##### 選文摘錄 #####
「我可以想見將來有一天,精神醫學界的人會徹底遺忘我們的來路,忘記我們的起始之處是收容所,是濟貧院,是監獄。」此言出自康州哈特福醫院安生機構(Institute of the Living in Hartford)主任查爾斯·浦林根(Charles Burlingame)。
「我可以想見將來有一天,我們會變成醫師,用醫師的方法思考,精神病院的運作、院裡的醫病關係,和最好的內外科醫院差不了多少。」
1946年,美國國會通過國家精神衛生法(National Mental HealthAct),以聯邦政府雄厚的經濟實力推動此一革新。聯邦政府出資贊助精神疾病預防、診斷、治療的相關研究,補助州政府、市政府設置診所與治療中心。三年後,國會成立國家精神衛生研究院以監管改革。
「我們要體認到精神疾病跟生理疾病一樣是真實存在的,焦慮症、憂鬱症需要積極治療的程度,不下於盲腸炎或肺炎。」紐約大學教授霍華·珞斯柯(Howard Rusk)在《紐約時報》為他開設的每週專欄中如此寫道。「這些疾病都是健康問題,都需要藥物治療。」
舞台準備就緒,精神疾病及其治療即將變身。社會大眾信奉科學奇蹟,政府注意到精神疾病的照護方式亟需改善,而精神衛生研究院已經準備好要來實現此一目標。
大家都預料有些了不起的事情就要發生,且多虧了抗生素的銷售佳績,製藥產業迅速成長,足以把握良機。將上述推力全部結合起來,治療嚴重的和不太嚴重的精神疾病(思覺失調、憂鬱、焦慮)的仙丹妙藥,如此快速地出現,也就不令人驚訝了。
##### 條目摘錄 #####
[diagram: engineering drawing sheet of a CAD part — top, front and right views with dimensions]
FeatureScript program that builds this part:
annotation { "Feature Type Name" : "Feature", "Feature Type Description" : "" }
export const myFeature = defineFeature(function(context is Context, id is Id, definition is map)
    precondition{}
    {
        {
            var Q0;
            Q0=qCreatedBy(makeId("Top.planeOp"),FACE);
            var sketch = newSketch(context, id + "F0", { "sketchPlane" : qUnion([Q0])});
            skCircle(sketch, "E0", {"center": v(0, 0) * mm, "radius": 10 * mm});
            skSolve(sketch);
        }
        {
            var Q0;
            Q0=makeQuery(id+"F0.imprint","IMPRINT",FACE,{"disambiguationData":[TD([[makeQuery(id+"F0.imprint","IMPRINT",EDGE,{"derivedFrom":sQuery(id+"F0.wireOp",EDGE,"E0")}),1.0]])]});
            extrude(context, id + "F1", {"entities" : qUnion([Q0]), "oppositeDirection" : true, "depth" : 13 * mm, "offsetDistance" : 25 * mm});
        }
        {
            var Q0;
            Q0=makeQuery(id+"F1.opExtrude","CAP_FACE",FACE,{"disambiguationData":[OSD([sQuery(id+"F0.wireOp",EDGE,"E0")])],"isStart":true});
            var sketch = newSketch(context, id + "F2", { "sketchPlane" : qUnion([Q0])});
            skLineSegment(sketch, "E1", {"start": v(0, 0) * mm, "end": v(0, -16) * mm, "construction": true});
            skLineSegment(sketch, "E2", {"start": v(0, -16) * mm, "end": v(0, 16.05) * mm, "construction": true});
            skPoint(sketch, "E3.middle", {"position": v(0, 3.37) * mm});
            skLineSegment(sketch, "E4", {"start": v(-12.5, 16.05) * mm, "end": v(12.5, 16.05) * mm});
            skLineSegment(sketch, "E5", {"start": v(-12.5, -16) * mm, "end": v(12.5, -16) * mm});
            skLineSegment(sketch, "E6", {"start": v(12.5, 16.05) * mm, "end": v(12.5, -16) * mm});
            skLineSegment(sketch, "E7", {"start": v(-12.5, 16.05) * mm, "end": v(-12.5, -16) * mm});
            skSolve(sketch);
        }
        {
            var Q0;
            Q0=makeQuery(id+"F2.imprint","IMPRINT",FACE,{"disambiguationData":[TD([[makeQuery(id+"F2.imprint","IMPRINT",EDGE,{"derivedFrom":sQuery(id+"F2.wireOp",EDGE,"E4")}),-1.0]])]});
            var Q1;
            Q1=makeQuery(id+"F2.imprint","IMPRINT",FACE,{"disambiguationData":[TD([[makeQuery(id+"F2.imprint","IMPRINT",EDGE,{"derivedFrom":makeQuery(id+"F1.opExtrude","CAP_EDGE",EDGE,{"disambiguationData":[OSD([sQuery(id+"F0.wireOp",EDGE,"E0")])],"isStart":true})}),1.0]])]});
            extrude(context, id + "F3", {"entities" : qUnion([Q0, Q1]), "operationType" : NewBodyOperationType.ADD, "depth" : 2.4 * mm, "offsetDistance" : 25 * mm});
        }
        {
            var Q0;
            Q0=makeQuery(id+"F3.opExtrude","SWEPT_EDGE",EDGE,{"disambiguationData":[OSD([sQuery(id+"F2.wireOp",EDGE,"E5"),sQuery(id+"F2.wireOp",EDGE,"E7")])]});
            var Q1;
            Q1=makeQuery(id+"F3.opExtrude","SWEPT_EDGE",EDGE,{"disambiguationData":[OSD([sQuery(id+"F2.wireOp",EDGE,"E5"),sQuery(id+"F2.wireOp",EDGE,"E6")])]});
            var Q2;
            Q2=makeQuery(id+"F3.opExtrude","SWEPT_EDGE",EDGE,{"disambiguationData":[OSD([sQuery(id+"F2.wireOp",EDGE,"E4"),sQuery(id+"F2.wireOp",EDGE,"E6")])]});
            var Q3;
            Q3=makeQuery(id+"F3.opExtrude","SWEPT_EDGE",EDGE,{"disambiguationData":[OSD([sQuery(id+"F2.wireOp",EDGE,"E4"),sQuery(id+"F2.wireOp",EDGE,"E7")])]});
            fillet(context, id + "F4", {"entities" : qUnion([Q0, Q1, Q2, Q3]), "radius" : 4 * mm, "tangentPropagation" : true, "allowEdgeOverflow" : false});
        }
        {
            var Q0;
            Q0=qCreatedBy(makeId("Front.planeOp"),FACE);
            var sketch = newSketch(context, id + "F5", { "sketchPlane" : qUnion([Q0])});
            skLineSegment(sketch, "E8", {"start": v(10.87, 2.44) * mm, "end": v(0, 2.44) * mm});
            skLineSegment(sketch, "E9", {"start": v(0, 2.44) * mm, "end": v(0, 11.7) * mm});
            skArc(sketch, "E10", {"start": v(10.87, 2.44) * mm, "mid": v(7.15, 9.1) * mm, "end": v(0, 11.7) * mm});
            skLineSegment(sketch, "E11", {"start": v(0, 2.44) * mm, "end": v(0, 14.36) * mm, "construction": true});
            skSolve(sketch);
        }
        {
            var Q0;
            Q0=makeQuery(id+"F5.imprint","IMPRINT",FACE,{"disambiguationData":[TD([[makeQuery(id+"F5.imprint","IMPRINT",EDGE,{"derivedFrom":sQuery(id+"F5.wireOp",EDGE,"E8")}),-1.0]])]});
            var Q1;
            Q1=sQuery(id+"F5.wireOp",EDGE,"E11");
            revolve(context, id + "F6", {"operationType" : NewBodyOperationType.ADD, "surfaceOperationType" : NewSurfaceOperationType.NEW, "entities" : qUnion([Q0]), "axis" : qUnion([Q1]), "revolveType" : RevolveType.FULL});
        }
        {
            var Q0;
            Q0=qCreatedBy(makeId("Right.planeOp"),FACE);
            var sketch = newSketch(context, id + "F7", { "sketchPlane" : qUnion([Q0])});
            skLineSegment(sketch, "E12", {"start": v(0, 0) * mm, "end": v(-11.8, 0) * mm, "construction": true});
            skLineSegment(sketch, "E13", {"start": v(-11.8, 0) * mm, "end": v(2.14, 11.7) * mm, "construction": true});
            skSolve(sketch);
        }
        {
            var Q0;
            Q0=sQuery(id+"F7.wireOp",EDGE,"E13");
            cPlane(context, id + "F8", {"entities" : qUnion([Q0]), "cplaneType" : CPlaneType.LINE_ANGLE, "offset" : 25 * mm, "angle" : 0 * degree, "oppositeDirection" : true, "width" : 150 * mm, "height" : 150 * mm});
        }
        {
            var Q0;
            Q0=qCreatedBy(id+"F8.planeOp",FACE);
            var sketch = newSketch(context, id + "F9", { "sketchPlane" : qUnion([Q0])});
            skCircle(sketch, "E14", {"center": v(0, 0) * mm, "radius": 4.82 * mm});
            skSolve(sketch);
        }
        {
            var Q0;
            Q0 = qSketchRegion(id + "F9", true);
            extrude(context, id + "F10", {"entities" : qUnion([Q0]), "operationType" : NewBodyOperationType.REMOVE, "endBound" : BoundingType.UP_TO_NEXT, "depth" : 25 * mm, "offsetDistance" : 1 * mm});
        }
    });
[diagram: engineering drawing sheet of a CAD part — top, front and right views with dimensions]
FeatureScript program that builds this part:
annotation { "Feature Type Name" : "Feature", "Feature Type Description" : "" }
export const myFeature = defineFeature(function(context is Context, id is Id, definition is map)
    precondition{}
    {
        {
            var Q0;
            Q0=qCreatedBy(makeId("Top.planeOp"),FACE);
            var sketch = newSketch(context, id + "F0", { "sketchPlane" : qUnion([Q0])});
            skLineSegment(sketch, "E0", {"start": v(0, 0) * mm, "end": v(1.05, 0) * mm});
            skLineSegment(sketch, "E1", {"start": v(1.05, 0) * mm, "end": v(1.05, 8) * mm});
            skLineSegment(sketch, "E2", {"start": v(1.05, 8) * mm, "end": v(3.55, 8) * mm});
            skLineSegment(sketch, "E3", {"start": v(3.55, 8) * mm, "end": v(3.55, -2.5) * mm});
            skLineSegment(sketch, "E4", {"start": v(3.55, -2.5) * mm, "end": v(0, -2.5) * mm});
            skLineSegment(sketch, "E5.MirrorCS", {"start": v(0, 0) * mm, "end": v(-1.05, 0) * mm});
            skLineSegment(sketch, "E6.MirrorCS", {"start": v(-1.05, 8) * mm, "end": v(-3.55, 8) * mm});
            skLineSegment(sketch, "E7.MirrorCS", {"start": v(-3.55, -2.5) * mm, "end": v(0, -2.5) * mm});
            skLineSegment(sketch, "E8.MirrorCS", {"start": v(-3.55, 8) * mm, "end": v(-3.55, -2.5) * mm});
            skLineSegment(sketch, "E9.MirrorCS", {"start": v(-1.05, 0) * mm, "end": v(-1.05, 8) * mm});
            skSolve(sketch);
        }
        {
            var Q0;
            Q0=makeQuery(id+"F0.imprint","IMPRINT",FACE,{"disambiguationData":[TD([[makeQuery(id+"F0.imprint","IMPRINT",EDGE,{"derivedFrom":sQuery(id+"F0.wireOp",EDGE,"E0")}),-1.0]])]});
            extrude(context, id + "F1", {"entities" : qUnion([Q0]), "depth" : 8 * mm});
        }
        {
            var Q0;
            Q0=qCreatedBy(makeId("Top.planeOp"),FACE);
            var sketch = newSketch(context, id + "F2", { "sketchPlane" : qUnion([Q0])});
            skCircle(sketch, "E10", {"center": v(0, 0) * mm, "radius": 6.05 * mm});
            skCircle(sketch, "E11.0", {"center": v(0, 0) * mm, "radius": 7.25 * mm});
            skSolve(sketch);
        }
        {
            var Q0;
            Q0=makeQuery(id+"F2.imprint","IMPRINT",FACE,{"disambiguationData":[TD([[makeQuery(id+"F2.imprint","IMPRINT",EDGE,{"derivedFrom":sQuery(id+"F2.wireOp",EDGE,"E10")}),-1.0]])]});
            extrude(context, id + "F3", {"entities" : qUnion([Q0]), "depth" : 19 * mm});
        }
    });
#####
練習任務 –
1. 根據選文回答:
(a) 美國國會在哪一年通過國家精神衛生法?
(b) 國會在通過該法幾年後成立國家精神衛生研究院?
(c) 霍華·珞斯柯在哪一份報紙開設每週專欄?
2. 更新選文:從含有「舞台準備就緒,精神疾病及其治」的那句起,到「速地出現,也就不令人驚訝了。」止,重寫這一段,並把「製藥產業」改為「藥品產業」。
這些條目與本練習毫無關係。

依序解答 –
1.
(a) 1946年。
(b) 三年後。
(c) 《紐約時報》。

2.
舞台準備就緒,精神疾病及其治療即將變身。社會大眾信奉科學奇蹟,政府注意到精神疾病的照護方式亟需改善,而精神衛生研究院已經準備好要來實現此一目標。
大家都預料有些了不起的事情就要發生,且多虧了抗生素的銷售佳績,藥品產業迅速成長,足以把握良機。將上述推力全部結合起來,治療嚴重的和不太嚴重的精神疾病(思覺失調、憂鬱、焦慮)的仙丹妙藥,如此快速地出現,也就不令人驚訝了。